_YOUR ASSIGNMENT_:
Look through the listing below and report the lines that have the word "Sequential" in them.

_INFORMATION PROVIDED_:
○ ○ ○
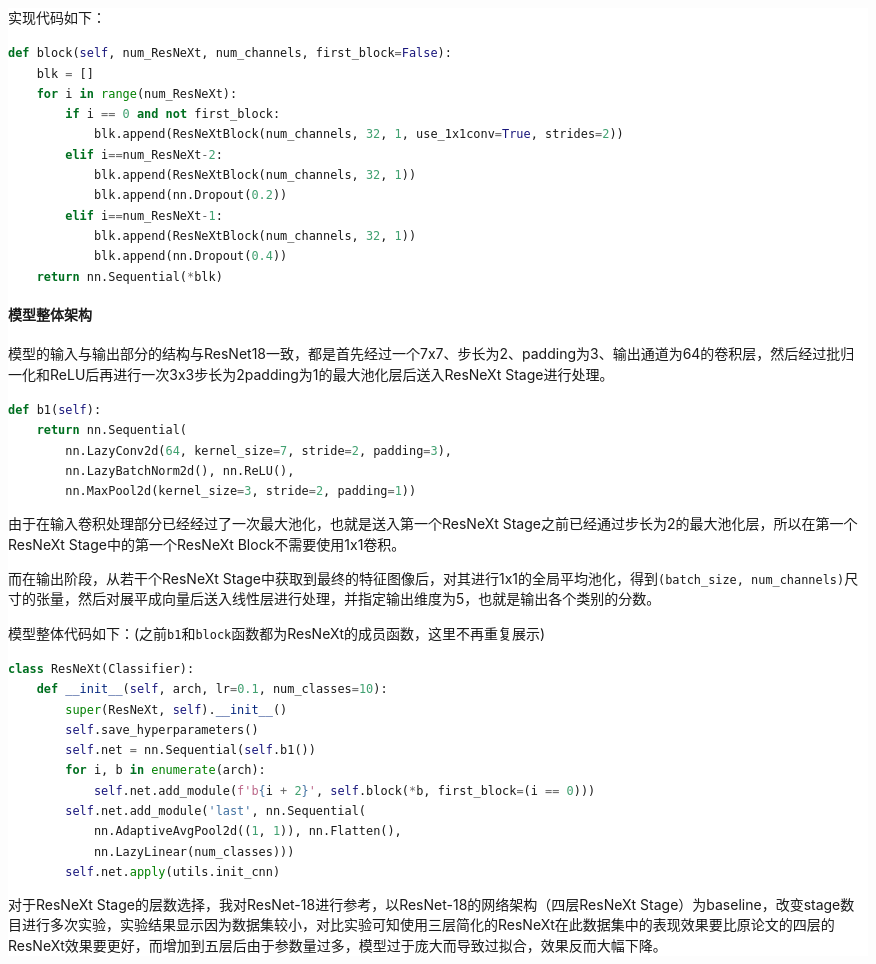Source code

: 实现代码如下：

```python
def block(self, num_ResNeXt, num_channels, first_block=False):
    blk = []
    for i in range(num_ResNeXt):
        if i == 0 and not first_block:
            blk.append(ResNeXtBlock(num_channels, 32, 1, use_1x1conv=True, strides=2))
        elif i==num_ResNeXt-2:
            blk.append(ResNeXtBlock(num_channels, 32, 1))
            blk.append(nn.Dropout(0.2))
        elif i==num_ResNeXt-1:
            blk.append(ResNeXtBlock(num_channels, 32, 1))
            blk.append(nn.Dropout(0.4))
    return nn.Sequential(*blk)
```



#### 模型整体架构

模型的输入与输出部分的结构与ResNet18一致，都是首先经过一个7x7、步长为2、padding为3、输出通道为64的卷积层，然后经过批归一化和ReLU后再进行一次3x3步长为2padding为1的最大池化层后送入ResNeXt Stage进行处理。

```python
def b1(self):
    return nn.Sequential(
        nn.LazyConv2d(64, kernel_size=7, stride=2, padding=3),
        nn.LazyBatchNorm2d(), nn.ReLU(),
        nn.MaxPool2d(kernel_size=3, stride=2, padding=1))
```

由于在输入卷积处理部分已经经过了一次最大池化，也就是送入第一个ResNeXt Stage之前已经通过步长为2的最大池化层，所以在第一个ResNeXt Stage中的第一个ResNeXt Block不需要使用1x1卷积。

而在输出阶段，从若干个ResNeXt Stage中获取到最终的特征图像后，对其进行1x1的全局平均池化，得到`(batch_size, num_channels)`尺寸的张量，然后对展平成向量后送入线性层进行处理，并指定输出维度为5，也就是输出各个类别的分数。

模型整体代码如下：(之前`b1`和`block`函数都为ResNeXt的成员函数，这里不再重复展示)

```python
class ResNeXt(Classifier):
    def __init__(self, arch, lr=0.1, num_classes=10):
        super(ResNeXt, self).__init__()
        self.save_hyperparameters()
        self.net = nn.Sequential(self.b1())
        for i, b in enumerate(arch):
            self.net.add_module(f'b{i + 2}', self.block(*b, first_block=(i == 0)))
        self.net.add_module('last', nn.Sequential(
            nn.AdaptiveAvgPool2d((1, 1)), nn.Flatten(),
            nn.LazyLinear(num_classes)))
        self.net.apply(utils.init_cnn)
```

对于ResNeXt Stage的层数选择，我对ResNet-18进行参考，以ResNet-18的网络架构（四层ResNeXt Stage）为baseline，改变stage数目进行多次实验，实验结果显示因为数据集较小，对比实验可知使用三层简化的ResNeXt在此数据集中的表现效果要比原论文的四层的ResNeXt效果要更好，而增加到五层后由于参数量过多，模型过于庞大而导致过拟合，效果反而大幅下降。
○ ○ ○
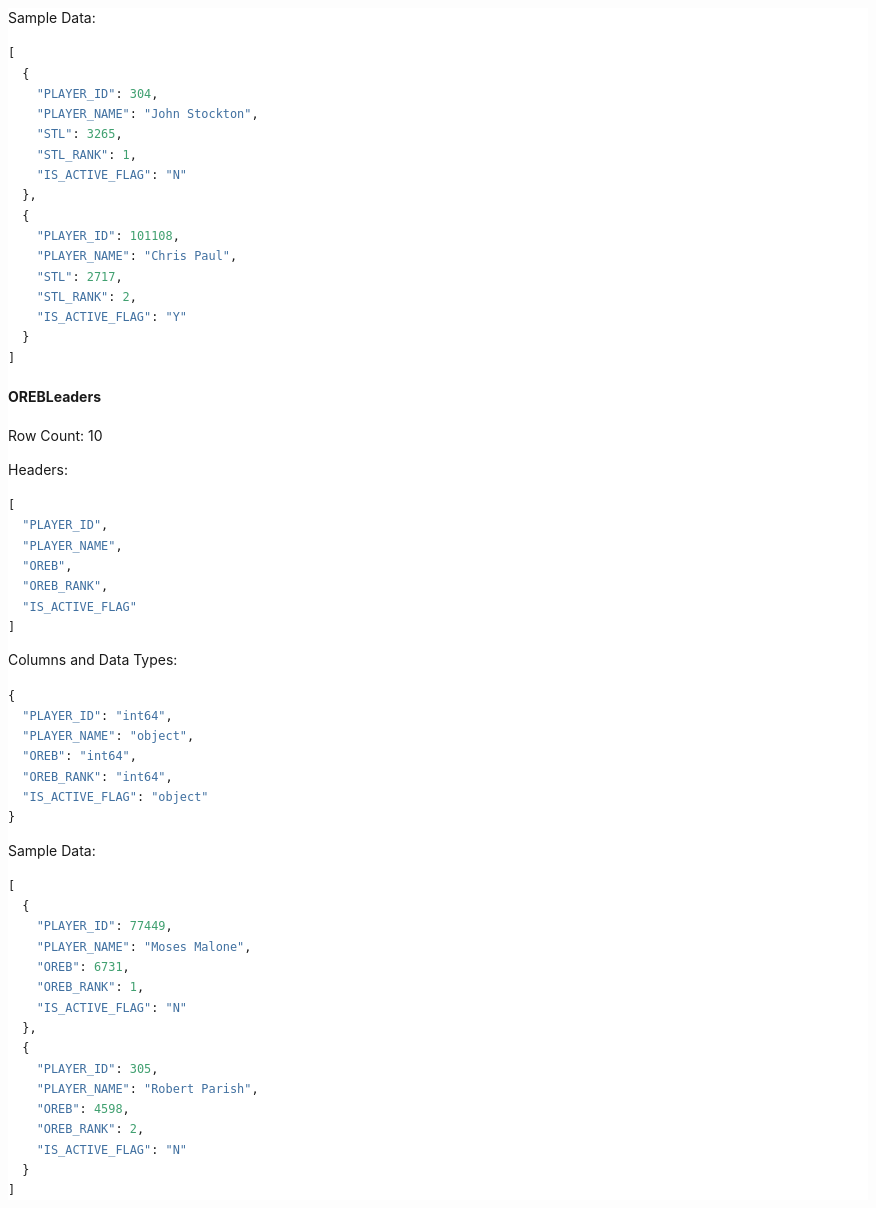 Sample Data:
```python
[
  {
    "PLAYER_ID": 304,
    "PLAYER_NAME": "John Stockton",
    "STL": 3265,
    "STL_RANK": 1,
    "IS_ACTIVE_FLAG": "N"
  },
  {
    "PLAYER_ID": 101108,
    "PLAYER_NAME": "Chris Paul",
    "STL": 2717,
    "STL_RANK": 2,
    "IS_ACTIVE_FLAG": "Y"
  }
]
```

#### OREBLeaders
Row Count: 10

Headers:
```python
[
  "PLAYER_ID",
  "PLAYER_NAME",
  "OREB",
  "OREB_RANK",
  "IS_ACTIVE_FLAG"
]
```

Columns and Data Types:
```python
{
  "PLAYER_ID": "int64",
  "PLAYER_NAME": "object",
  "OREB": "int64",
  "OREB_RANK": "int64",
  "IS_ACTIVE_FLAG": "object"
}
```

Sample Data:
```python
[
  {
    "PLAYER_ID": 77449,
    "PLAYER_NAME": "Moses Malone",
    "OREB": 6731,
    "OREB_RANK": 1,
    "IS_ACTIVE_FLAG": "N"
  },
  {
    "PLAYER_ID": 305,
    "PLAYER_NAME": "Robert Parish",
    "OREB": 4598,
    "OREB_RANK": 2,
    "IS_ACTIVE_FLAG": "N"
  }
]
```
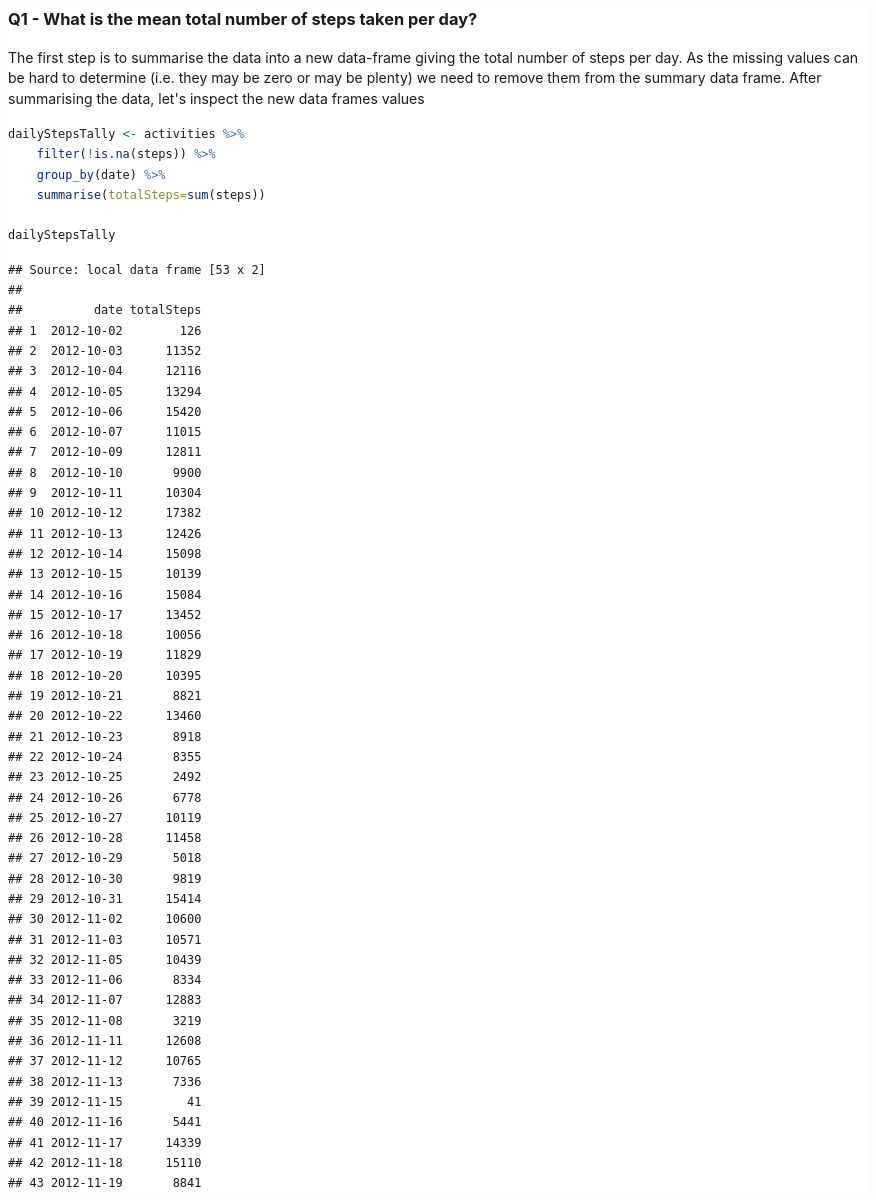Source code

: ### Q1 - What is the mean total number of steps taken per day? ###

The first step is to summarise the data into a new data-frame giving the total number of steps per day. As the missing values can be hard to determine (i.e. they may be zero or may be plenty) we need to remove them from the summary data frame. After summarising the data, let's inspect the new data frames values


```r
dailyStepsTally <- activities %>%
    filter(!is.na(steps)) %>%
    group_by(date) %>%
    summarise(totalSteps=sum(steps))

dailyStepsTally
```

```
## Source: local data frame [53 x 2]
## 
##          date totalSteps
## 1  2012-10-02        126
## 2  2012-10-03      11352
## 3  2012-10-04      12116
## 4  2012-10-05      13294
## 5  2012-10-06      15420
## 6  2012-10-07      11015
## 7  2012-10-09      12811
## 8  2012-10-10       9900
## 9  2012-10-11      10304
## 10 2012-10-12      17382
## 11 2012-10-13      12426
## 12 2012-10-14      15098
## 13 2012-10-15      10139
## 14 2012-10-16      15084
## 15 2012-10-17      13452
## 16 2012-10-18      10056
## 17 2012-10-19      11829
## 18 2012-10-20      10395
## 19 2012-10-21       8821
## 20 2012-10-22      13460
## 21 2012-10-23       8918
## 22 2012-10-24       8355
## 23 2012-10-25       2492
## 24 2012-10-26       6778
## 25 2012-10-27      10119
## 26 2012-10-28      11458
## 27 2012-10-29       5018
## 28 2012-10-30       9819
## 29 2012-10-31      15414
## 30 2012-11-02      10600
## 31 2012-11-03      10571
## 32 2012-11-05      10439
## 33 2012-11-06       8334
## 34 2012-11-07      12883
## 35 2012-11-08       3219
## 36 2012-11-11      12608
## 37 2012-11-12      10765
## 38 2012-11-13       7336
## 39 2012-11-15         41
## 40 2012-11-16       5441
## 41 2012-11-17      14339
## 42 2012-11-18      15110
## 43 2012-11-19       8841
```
○ ○ ○
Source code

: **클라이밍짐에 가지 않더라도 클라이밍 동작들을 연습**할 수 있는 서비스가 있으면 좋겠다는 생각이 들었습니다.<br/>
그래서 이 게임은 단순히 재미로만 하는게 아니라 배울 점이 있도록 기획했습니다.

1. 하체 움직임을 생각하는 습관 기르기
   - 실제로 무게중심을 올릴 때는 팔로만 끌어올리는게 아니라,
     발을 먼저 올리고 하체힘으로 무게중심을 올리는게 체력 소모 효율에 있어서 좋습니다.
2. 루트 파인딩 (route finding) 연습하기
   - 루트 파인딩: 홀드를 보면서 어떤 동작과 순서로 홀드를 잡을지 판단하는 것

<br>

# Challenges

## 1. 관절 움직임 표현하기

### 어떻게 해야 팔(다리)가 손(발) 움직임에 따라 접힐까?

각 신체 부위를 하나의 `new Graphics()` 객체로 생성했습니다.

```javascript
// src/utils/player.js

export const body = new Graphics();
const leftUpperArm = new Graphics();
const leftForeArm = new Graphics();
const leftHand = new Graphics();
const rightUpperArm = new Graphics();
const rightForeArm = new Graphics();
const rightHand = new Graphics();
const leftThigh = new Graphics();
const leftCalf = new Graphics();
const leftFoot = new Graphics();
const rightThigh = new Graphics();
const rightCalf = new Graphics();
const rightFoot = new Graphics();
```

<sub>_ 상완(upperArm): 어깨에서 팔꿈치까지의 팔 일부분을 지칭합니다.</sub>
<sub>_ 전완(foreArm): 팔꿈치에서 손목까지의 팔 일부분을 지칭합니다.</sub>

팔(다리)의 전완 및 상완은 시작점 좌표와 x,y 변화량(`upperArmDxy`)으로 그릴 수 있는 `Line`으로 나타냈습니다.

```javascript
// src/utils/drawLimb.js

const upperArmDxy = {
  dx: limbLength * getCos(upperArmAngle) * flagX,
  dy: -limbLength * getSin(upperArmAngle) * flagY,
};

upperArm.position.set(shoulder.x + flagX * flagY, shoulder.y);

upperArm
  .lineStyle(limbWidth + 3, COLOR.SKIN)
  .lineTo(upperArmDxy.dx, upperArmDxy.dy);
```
○ ○ ○
_WRITTEN SOLUTION_:
    return nn.Sequential(*blk)
    return nn.Sequential(
        self.net = nn.Sequential(self.b1())
        self.net.add_module('last', nn.Sequential(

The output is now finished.